Rogers Communications Inc. closed separate, concurrent public offerings of debt securities in Canada and the US with an aggregate principal amount of approximately $2.1 billion. Rogers expects to use the net proceeds of these offerings to fund a portion of the $3.29-billion cash investment required to acquire licences for lower band spectrum located in key rural and urban locations across Canada.
In its Canadian public offering, Rogers sold debt securities with an aggregate principal amount of $1.25 billion, consisting of $250 million of floating rate senior notes due 2017, $400 million of 2.8 per cent senior notes due 2019, and $600 million of 4 per cent senior notes due 2024. Through the separate, concurrent public offering made in the US, Rogers sold US$750-million aggregate principal amount of 5 per cent senior notes due 2044.

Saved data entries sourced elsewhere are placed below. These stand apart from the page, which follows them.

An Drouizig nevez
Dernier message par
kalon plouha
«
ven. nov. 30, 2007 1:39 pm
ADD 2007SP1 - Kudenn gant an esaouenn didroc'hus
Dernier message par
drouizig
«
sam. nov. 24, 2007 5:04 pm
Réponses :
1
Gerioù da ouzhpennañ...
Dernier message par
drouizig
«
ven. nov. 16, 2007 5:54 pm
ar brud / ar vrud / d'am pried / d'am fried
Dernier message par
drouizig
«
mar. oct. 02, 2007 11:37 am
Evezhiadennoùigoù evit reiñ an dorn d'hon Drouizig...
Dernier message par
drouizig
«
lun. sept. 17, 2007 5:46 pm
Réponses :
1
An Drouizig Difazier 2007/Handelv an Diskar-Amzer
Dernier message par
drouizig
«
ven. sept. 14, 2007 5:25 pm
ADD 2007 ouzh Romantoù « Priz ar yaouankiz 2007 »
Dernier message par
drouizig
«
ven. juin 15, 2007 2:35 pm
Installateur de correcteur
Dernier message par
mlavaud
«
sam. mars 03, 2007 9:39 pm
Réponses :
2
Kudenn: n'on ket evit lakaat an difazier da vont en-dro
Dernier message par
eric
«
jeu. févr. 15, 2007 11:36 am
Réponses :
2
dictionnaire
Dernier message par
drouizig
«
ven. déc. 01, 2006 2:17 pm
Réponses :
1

Only a few Canadian corporate issuers have completed separate, concurrent public offerings in Canada and the US in the past 10 years. These offerings by Rogers represent the largest of such concurrent offerings in that timeframe. The Canadian offering was made through a syndicate of agents pursuant to a prospectus supplement to Rogers' Canadian base shelf prospectus. The US offering was made by a syndicate of underwriters through a prospectus supplement to Rogers' US base shelf prospectus, which was prepared in accordance with Canadian disclosure requirements under the US multijurisdictional disclosure system. Rogers' Canadian and US base shelf prospectuses were each filed in February 2014.
Davies Ward Phillips & Vineberg LLP acted as Canadian counsel to Rogers for both the Canadian and US offerings and for both the Canadian and US base shelf prospectuses. The Davies team included David Wilson, Chris Figel and Carla Nawrocki (capital markets) and Paul Lamarre (tax). Cravath, Swaine & Moore LLP acted as US counsel to Rogers with a team including Erik Tavzel, Joseph Zavaglia, Benjamin Joseloff and Welton Blount (capital markets) and William Abbott (tax).
Canadian counsel to the agents in the Canadian offering and the underwriters in the US offering was Osler, Hoskin & Harcourt LLP with a team including Michael Innes, James Brown and Robert Anton (corporate and securities) and Kimberley Wharram and Sharon Ford (tax). US counsel to the US underwriters was Skadden, Arps, Slate, Meagher & Flom LLP with a team of Phyllis Korff, Richard Aftanas, Michael Hong, Paul Wolpert and Daniel Goldmintz (corporate finance), and Katherine Bristor and Nazmiye Gokcebay (tax).